The third thing we can do is decrease the temperature difference across the ducts.  Since we can't change the temperature inside of the duct (nor do we want to), we can change the temperature of the attic that the ducts are in.  That can be accomplished by creating a conditioned attic and insulating and air-sealing the bottom of the roof deck rather than the ceiling.  This is not always possible or practical though, and can be expensive.

The best time to address the issue is when the house is being built.

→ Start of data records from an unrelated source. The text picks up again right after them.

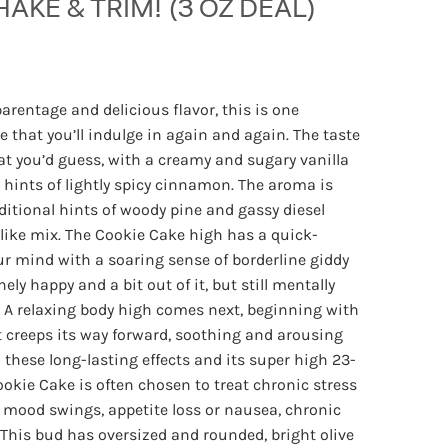
HAKE & TRIM! (3 OZ DEAL)
Price
range:
rentage and delicious flavor, this is one
$40.00
e that you’ll indulge in again and again. The taste
through
hat you’d guess, with a creamy and sugary vanilla
$100.00
 hints of lightly spicy cinnamon. The aroma is
itional hints of woody pine and gassy diesel
like mix. The Cookie Cake high has a quick-
our mind with a soaring sense of borderline giddy
nely happy and a bit out of it, but still mentally
. A relaxing body high comes next, beginning with
at creeps its way forward, soothing and arousing
 these long-lasting effects and its super high 23-
okie Cake is often chosen to treat chronic stress
r mood swings, appetite loss or nausea, chronic
This bud has oversized and rounded, bright olive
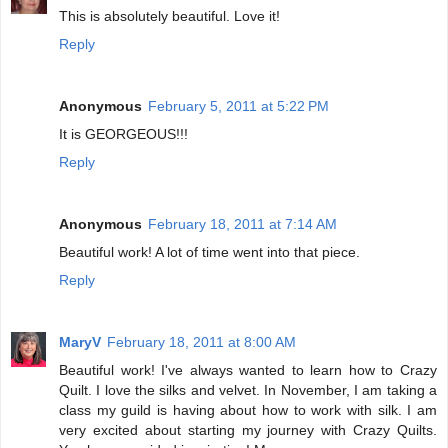
This is absolutely beautiful. Love it!
Reply
Anonymous
February 5, 2011 at 5:22 PM
It is GEORGEOUS!!!
Reply
Anonymous
February 18, 2011 at 7:14 AM
Beautiful work! A lot of time went into that piece.
Reply
MaryV
February 18, 2011 at 8:00 AM
Beautiful work! I've always wanted to learn how to Crazy
Quilt. I love the silks and velvet. In November, I am taking a
class my guild is having about how to work with silk. I am
very excited about starting my journey with Crazy Quilts.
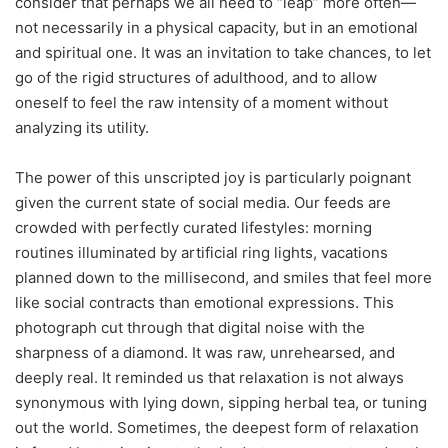
consider that perhaps we all need to “leap” more often—
not necessarily in a physical capacity, but in an emotional
and spiritual one. It was an invitation to take chances, to let
go of the rigid structures of adulthood, and to allow
oneself to feel the raw intensity of a moment without
analyzing its utility.
The power of this unscripted joy is particularly poignant
given the current state of social media. Our feeds are
crowded with perfectly curated lifestyles: morning
routines illuminated by artificial ring lights, vacations
planned down to the millisecond, and smiles that feel more
like social contracts than emotional expressions. This
photograph cut through that digital noise with the
sharpness of a diamond. It was raw, unrehearsed, and
deeply real. It reminded us that relaxation is not always
synonymous with lying down, sipping herbal tea, or tuning
out the world. Sometimes, the deepest form of relaxation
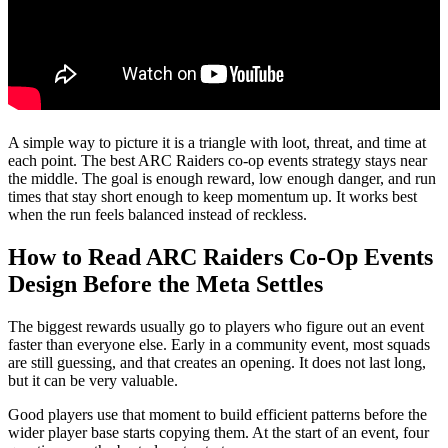
A simple way to picture it is a triangle with loot, threat, and time at
each point. The best ARC Raiders co-op events strategy stays near
the middle. The goal is enough reward, low enough danger, and run
times that stay short enough to keep momentum up. It works best
when the run feels balanced instead of reckless.
How to Read ARC Raiders Co-Op Events
Design Before the Meta Settles
The biggest rewards usually go to players who figure out an event
faster than everyone else. Early in a community event, most squads
are still guessing, and that creates an opening. It does not last long,
but it can be very valuable.
Good players use that moment to build efficient patterns before the
wider player base starts copying them. At the start of an event, four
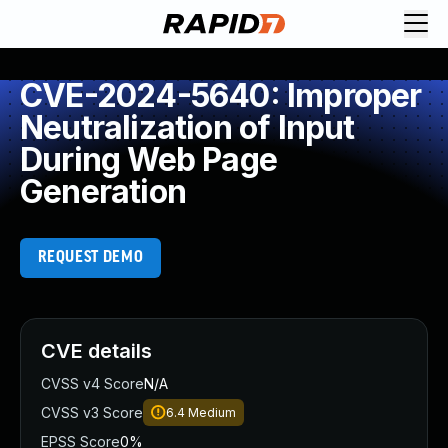
CVE-2024-5640: Improper
Neutralization of Input
During Web Page
Generation
REQUEST DEMO
CVE details
CVSS v4 Score
N/A
CVSS v3 Score
6.4
Medium
EPSS Score
0%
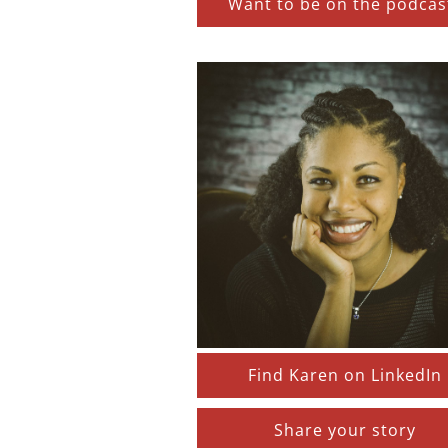
Want to be on the podcas
Find Karen on LinkedIn
Share your story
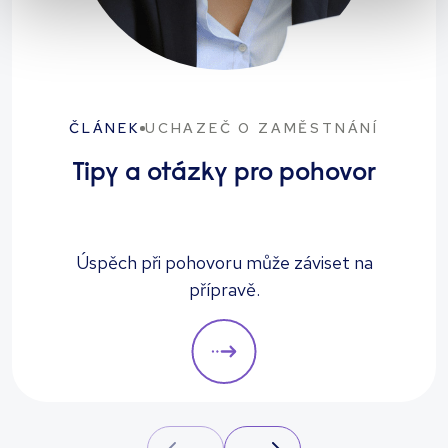
ČLÁNEK
UCHAZEČ O ZAMĚSTNÁNÍ
Tipy a otázky pro pohovor
Úspěch při pohovoru může záviset na
přípravě.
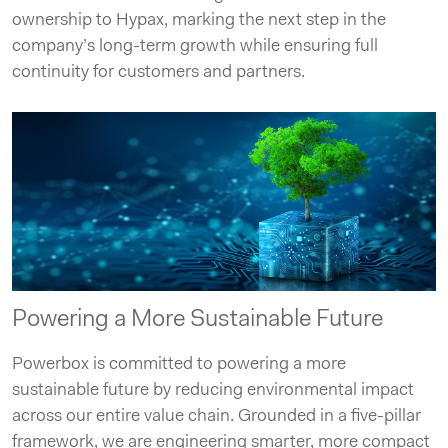
ownership to Hypax, marking the next step in the
company’s long-term growth while ensuring full
continuity for customers and partners.
Powering a More Sustainable Future
Powerbox is committed to powering a more
sustainable future by reducing environmental impact
across our entire value chain. Grounded in a five-pillar
framework, we are engineering smarter, more compact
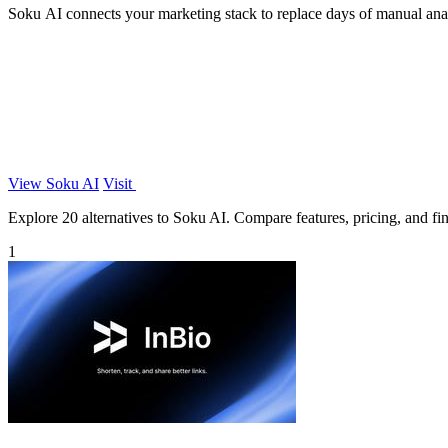
Soku AI connects your marketing stack to replace days of manual analys
View Soku AI
Visit
Explore 20 alternatives to Soku AI. Compare features, pricing, and find
1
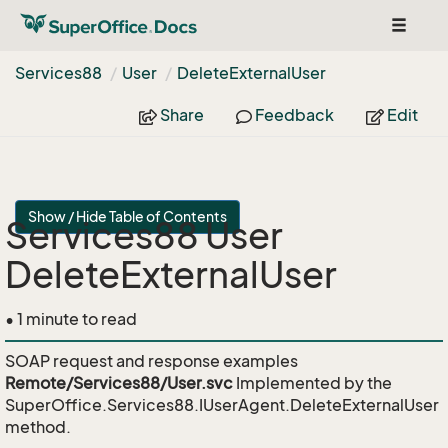
Toggle
navigat
Services88
User
Delete
External
User
Share
Feedback
Edit
Show / Hide Table of Contents
Services88 User
DeleteExternalUser
• 1 minute to read
SOAP request and response examples
Remote/Services88/User.svc
Implemented by the
SuperOffice.Services88.IUserAgent.DeleteExternalUser
method.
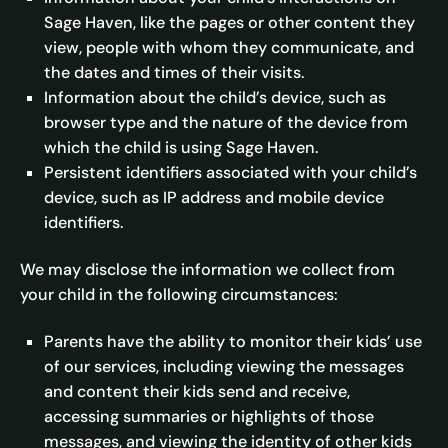
Sage Haven, like the pages or other content they
view, people with whom they communicate, and
the dates and times of their visits.
Information about the child’s device, such as
browser type and the nature of the device from
which the child is using Sage Haven.
Persistent identifiers associated with your child’s
device, such as IP address and mobile device
identifiers.
We may disclose the information we collect from
your child in the following circumstances:
Parents have the ability to monitor their kids’ use
of our services, including viewing the messages
and content their kids send and receive,
accessing summaries or highlights of those
messages, and viewing the identity of other kids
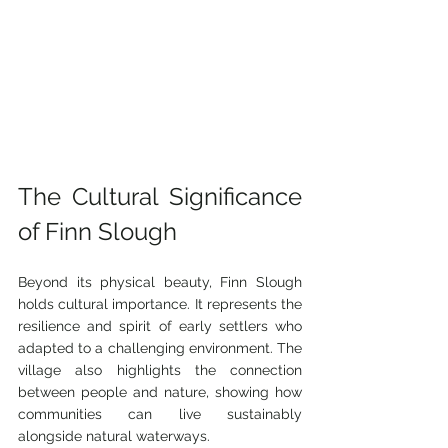
The Cultural Significance 
of Finn Slough
Beyond its physical beauty, Finn Slough 
holds cultural importance. It represents the 
resilience and spirit of early settlers who 
adapted to a challenging environment. The 
village also highlights the connection 
between people and nature, showing how 
communities can live sustainably 
alongside natural waterways.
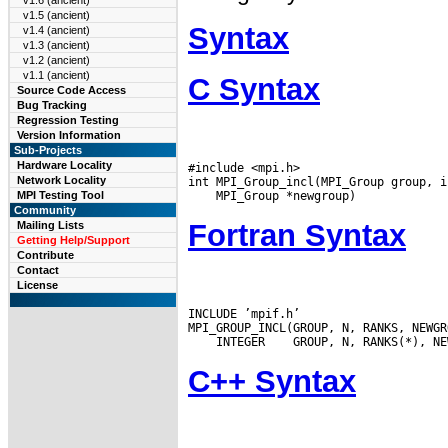
v1.6 (ancient)
v1.5 (ancient)
Syntax
v1.4 (ancient)
v1.3 (ancient)
v1.2 (ancient)
v1.1 (ancient)
C Syntax
Source Code Access
Bug Tracking
Regression Testing
Version Information
Sub-Projects
Hardware Locality
#include <mpi.h>

Network Locality
MPI Testing Tool
Community
Fortran Syntax
Mailing Lists
Getting Help/Support
Contribute
Contact
License
INCLUDE ’mpif.h’

 INTEGER
C++ Syntax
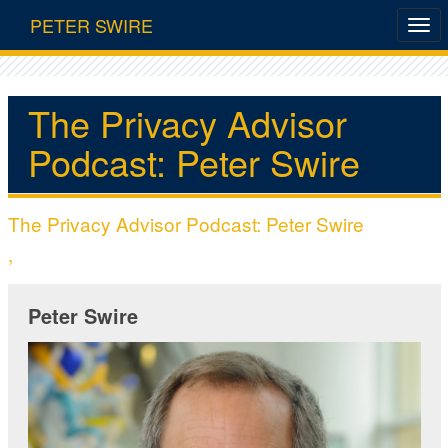
PETER SWIRE
The Privacy Advisor
Podcast: Peter Swire
The Privacy Advisor Podcast: Peter Swire
,
Peter Swire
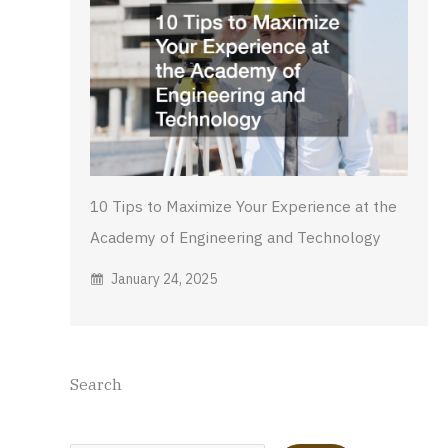
10 Tips to Maximize Your Experience at the
Academy of Engineering and Technology
January 24, 2025
Search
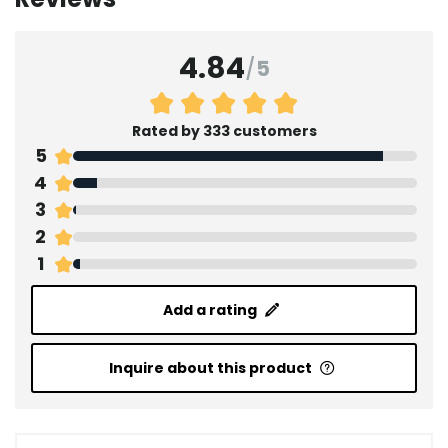
4.84
/
5
Rated by 333 customers
5
4
3
2
1
Add a rating
Inquire about this product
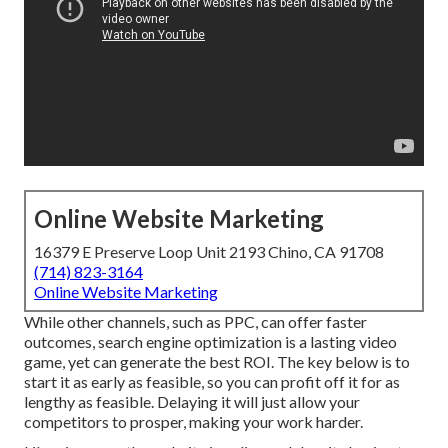
Online Website Marketing
16379 E Preserve Loop Unit 2193 Chino, CA 91708
(714) 823-3164
Online Website Marketing
While other channels, such as PPC, can offer faster
outcomes, search engine optimization is a lasting video
game, yet can generate the best ROI. The key below is to
start it as early as feasible, so you can profit off it for as
lengthy as feasible. Delaying it will just allow your
competitors to prosper, making your work harder.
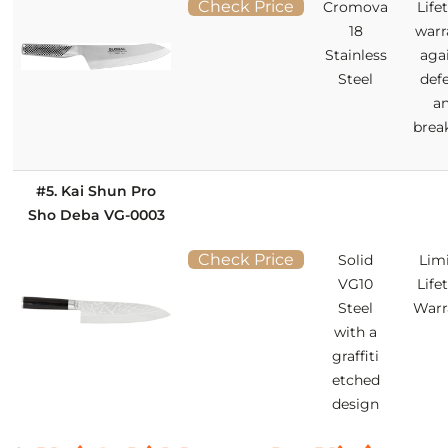
Check Price
Cromova
Life
18
warr
Stainless
aga
Steel
def
a
brea
#5. Kai Shun Pro
Sho Deba VG-0003
Check Price
Solid
Lim
VG10
Life
Steel
Warr
with a
graffiti
etched
design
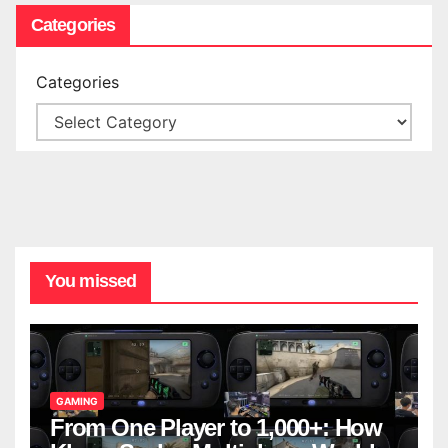
Categories
Categories
You missed
GAMING
From One Player to 1,000+: How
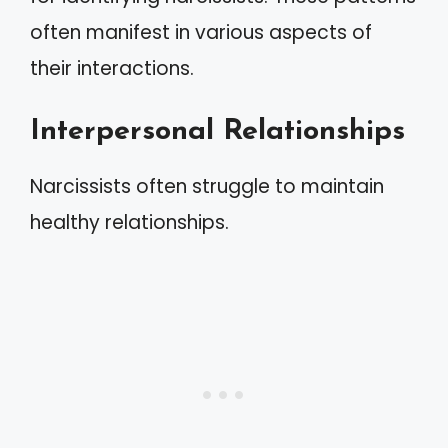
often manifest in various aspects of
their interactions.
Interpersonal Relationships
Narcissists often struggle to maintain
healthy relationships.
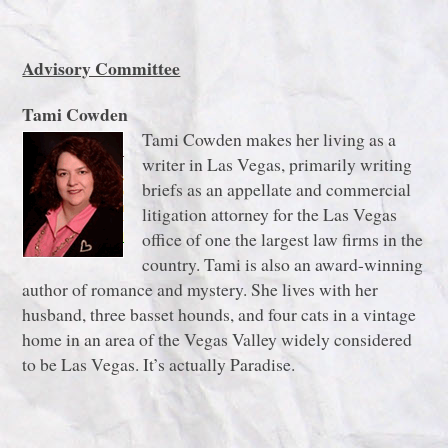
Advisory Committee
Tami Cowden
Tami Cowden makes her living as a
writer in Las Vegas, primarily writing
briefs as an appellate and commercial
litigation attorney for the Las Vegas
office of one the largest law firms in the
country. Tami is also an award-winning
author of romance and mystery. She lives with her
husband, three basset hounds, and four cats in a vintage
home in an area of the Vegas Valley widely considered
to be Las Vegas. It’s actually Paradise.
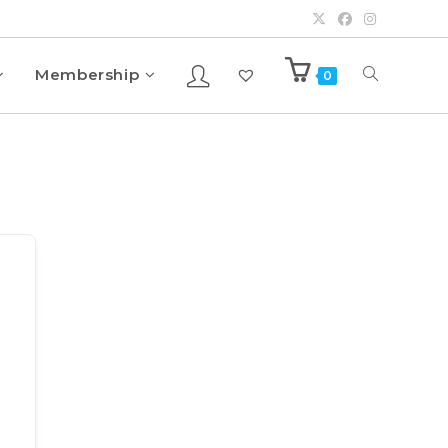
Membership
0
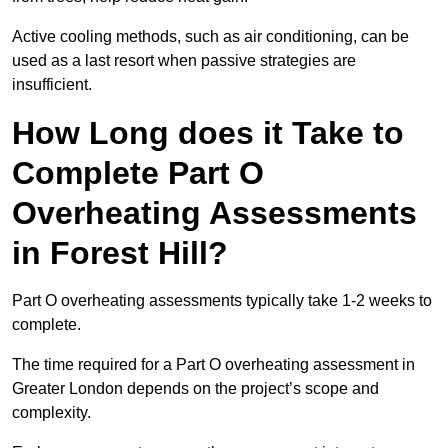
Active cooling methods, such as air conditioning, can be
used as a last resort when passive strategies are
insufficient.
How Long does it Take to
Complete Part O
Overheating Assessments
in Forest Hill?
Part O overheating assessments typically take 1-2 weeks to
complete.
The time required for a Part O overheating assessment in
Greater London depends on the project’s scope and
complexity.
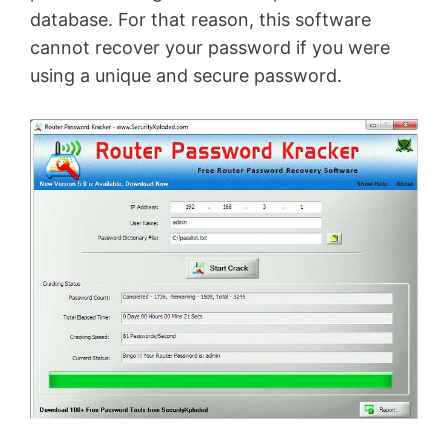
database. For that reason, this software
cannot recover your password if you were
using a unique and secure password.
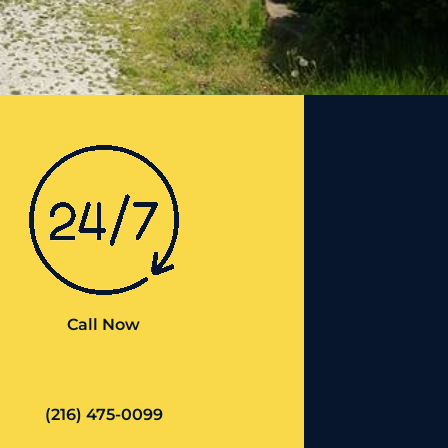
Call Now
(216) 475-0099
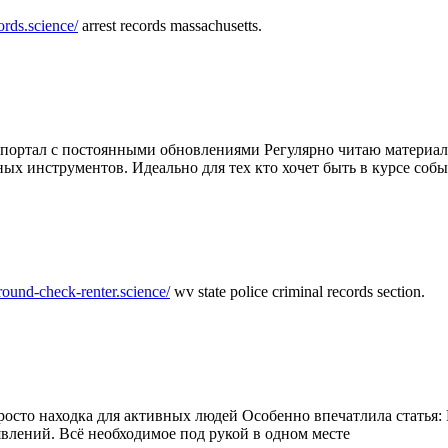
ords.science/
arrest records massachusetts.
ртал с постоянными обновлениями Регулярно читаю материалы 
ных инструментов. Идеально для тех кто хочет быть в курсе соб
round-check-renter.science/
wv state police criminal records section.
осто находка для активных людей Особенно впечатлила статья: 
влений. Всё необходимое под рукой в одном месте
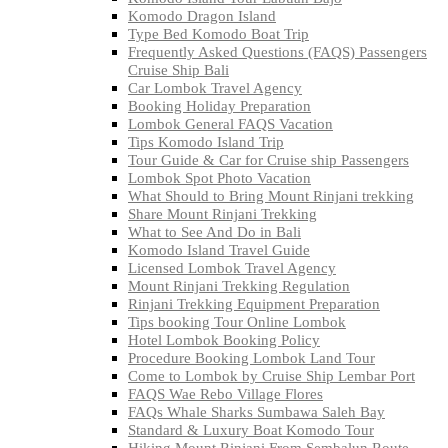
Komodo Dragon Island
Type Bed Komodo Boat Trip
Frequently Asked Questions (FAQS) Passengers
Cruise Ship Bali
Car Lombok Travel Agency
Booking Holiday Preparation
Lombok General FAQS Vacation
Tips Komodo Island Trip
Tour Guide & Car for Cruise ship Passengers
Lombok Spot Photo Vacation
What Should to Bring Mount Rinjani trekking
Share Mount Rinjani Trekking
What to See And Do in Bali
Komodo Island Travel Guide
Licensed Lombok Travel Agency
Mount Rinjani Trekking Regulation
Rinjani Trekking Equipment Preparation
Tips booking Tour Online Lombok
Hotel Lombok Booking Policy
Procedure Booking Lombok Land Tour
Come to Lombok by Cruise Ship Lembar Port
FAQS Wae Rebo Village Flores
FAQs Whale Sharks Sumbawa Saleh Bay
Standard & Luxury Boat Komodo Tour
Hiking Mount Rinjani From Sembalun Route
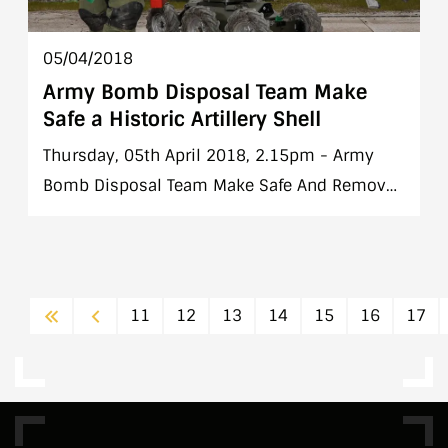
05/04/2018
Army Bomb Disposal Team Make
Safe a Historic Artillery Shell
Thursday, 05th April 2018, 2.15pm - Army
Bomb Disposal Team Make Safe And Remove
a Historic Artillery Shell from Echlin Street,
Co. Dublin
First
Previous
11
12
13
14
15
16
17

We have way more options for solving the ducts in the attic problem with new construction.  Less lossy air distribution systems can be built into the design of the house.  Spaces inside the thermal boundary of the house can be used to carry the ducts.  Chases in walls and ceilings can be used.  Many homes have multilevel ceilings for decorative purposes anyway, and these can be used to run the ducts through.  This would be an ideal solution since any heat that leaks into or out of the ducts would still be inside the living space - effectively reducing duct losses to almost nothing.

Another alternative would be not to use ducts.  Mini split heat pumps that have smaller decentralized air handlers (heads) in rooms don't require ducting.  Using a hydronic heating and cooling system where a heat pump is used to heat or cool water, which gets pumped through insulated pipes to either radiators or fan coil units in rooms, could also virtually eliminate distribution losses if designed correctly.

Why don't builders do these things to fix these energy losses and building problems that will last the life of the home?  Because the builders don't care how much energy the homes use.  They don't pay for it.  It's not that they're evil; they simply bear the upfront installation costs.  Business as usual is to do things how they've always been done most cheaply, regardless of how much it costs the homeowners or the environmental impacts in the long run.